“Gli Stati Uniti esortano l’Italia a vagliare con attenzione gli accordi sugli scambi, sull’investimento e sugli aiuti commerciali per essere certi che siano economicamente sostenibili, operabili in base ai principi dell’apertura e dell’equità del libero mercato, nel rispetto della sovranità e delle leggi”, l’avviso lo lancia il segretario di Stato statunitense, Mike Pompeo, tramite un portavoce che ha parlato con l’Agi. È un messaggio diretto, affidato a una delle principali agenzie stampa italiana per essere riferito a Roma, su cui è ovvio il contesto: Washington è impegnato in un pressing — da una settimana è diventato pubblico — per avvisare, o meglio dissuadere, l’Italia che nei prossimi giorni potrebbe firmare un accordo d’adesione alla Belt and Road Initiative, infrastruttura geopolitica con cui Pechino si sta lanciando verso l’Europa.
Il lavorio americano — che si inserisce nel grande confronto globale contro la Cina, quadro in cui gli Stati Uniti vogliono la collaborazione degli alleati migliori — nelle ultime settimane è salito di livello. Un processo che dura da mesi, con Washington che ha registrato spostamenti non graditi sull’asse italiano, e ha mobilitato le attività diplomatiche, politiche, di intelligence ed economiche per far capire a Roma che con la Cina “si fa sul serio” e saranno valutate conseguenze sul disallineamento.
L’aumento di queste pressioni americane è iniziato da gennaio, quando in Italia è arrivato il ministro degli Esteri cinese per preparare il terreno alla visita di stato del presidente Xi Jinping. Da lì, la possibilità che l’Italia firmasse l’adesione alla Bri proprio alla presenza del capo di stato cinese s’è fatta più concreta, e il forcing americano è diventato pubblico. Prima il portavoce del Consiglio di Sicurezza (Nsc), poi una dichiarazione del Nsc stesso (organo in cui la Casa Bianca pianifica la strategia della presidenza), adesso il dipartimento di Stato.
Pompeo (tra l’altro un italo-americano parte del caucus politico dei nostri oriundi, uno dei gruppi bipartisan più potenti a Capitol Hill) ha parlato nel keynote speech che ha aperto la Cera Energy Week organizzata da Ihs Markit a Houston, inserendo il passaggio sull’Italia a margine del discorso sulla politica energetica globale (tema dell’evento) in chi ha attaccato la Cina su vari campi (l’ha accusata per esempio di aver bloccato lo sviluppo dei Paesi che si affacciano nel Mar Cinese, dossier geopolitico in cui il confronto Usa-Cina è continuo). “Ci preoccupano l’opacità e la sostenibilità della Belt and Road Initiative”, ha detto uno dei suoi portavoce all’agenzia stampa italiana, spiegando (qualora ce ne fosse ancora bisogno, ndr) che la questione che interessa gli Stati Uniti è geopolitica e strategica, non di carattere economico-commerciale.
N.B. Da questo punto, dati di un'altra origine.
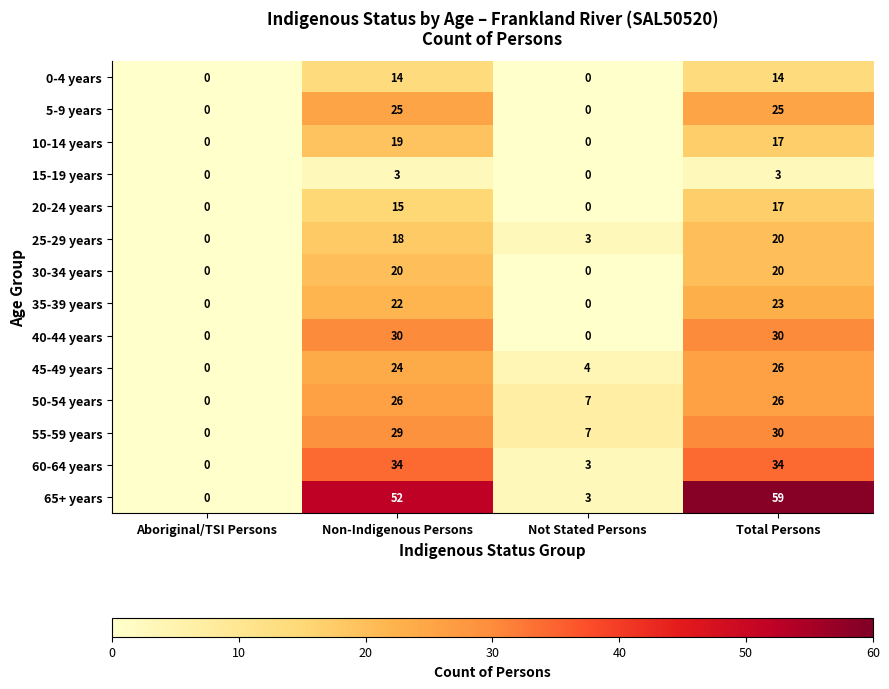

Which series has the largest range (max minus min)?

65+ years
Per Pompeo l’Italia “ha tutto il diritto di realizzare infrastrutture di alta qualità e migliorare le connessioni con altri Paesi”, così come Washington non è intenzionato a ingerenze sul settore business, a meno che questo genere di relazioni non si porti dietro contraccolpi di carattere politico. Gli americani da tempo spiegano che il punto non è fare affari con la Cina — lo fanno tutti, e gli Stati Uniti stessi stanno faticosamente cercando di chiudere un importante accordo commerciale con Pechino. Il problema è formalizzare l’adesione alla Bri, che gli americani vedono come un elemento strategico per la Cina, una delle carte che il Dragone sta giocando nella rincorsa per sorpassare gli Usa nella gara tra potenze globali.
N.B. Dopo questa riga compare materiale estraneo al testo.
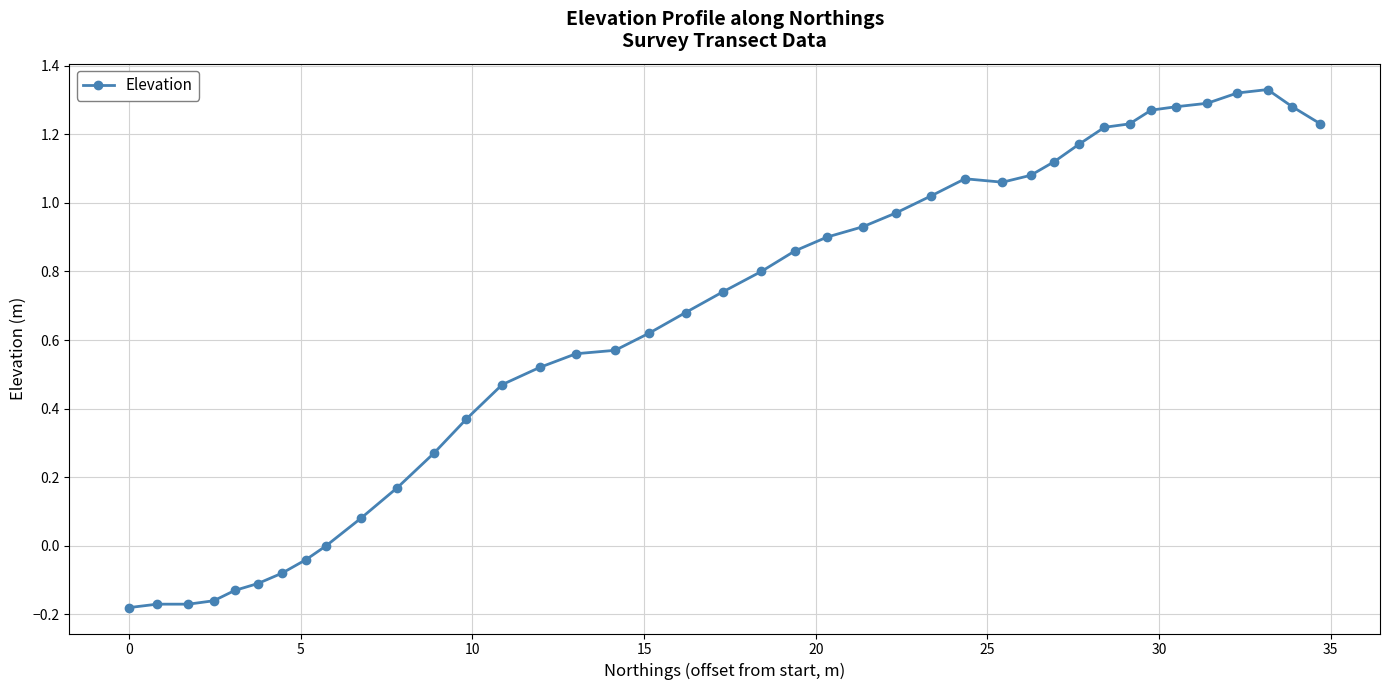

What is the difference between the maximum and minimum values?

1.5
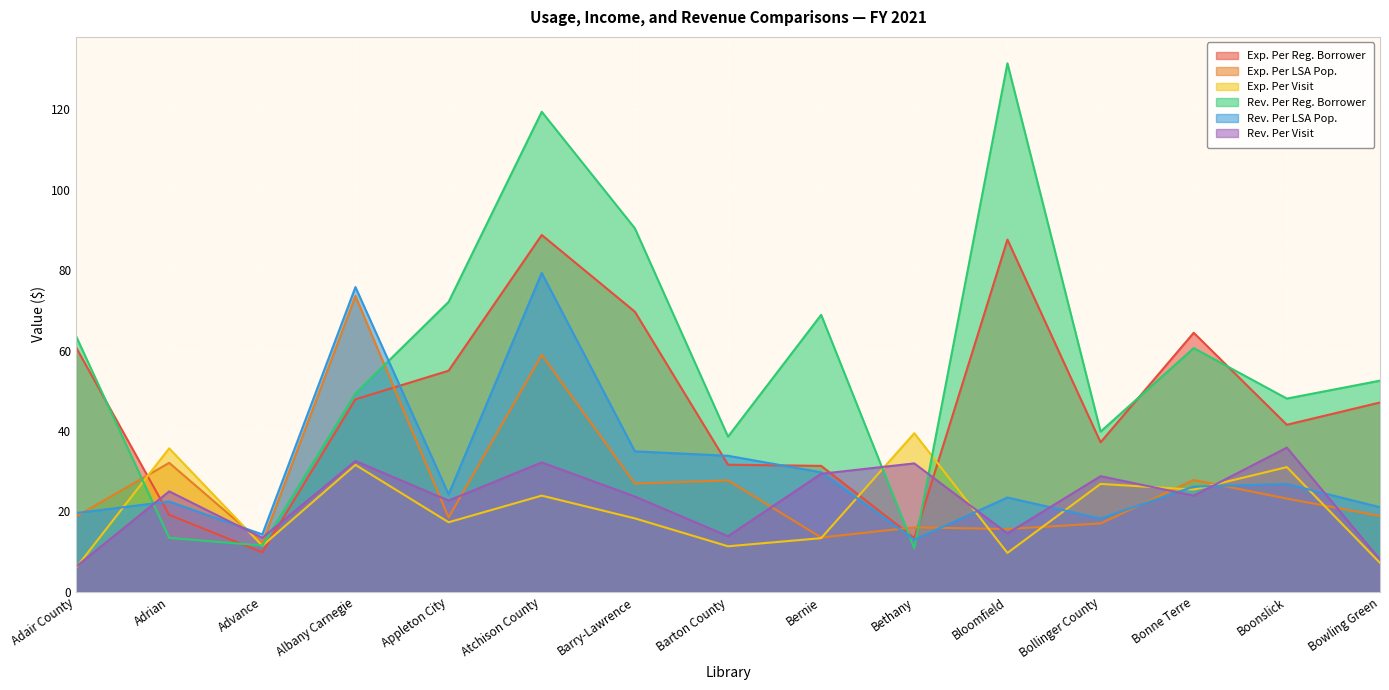

What is the highest value of the Rev. Per Reg. Borrower series?

131.4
Pompeo ha ricordato i rischi che l’Italia corre buttandosi troppo sui cinesi (rischi già segnalati in altri paesi e situazioni dove la Cina è entrata con investimenti per poi rivendicare influenze politiche). Per il segretario, lo sviluppo italiano collegato a investimenti esteri è un “processo che può avvenire solo mantenendo la propria sovranità. Solo a queste condizioni le alleanze con altri Stati posso giocare un ruolo positivo per realizzare i propri obiettivi economici e garantire uno sviluppo sostenibile”.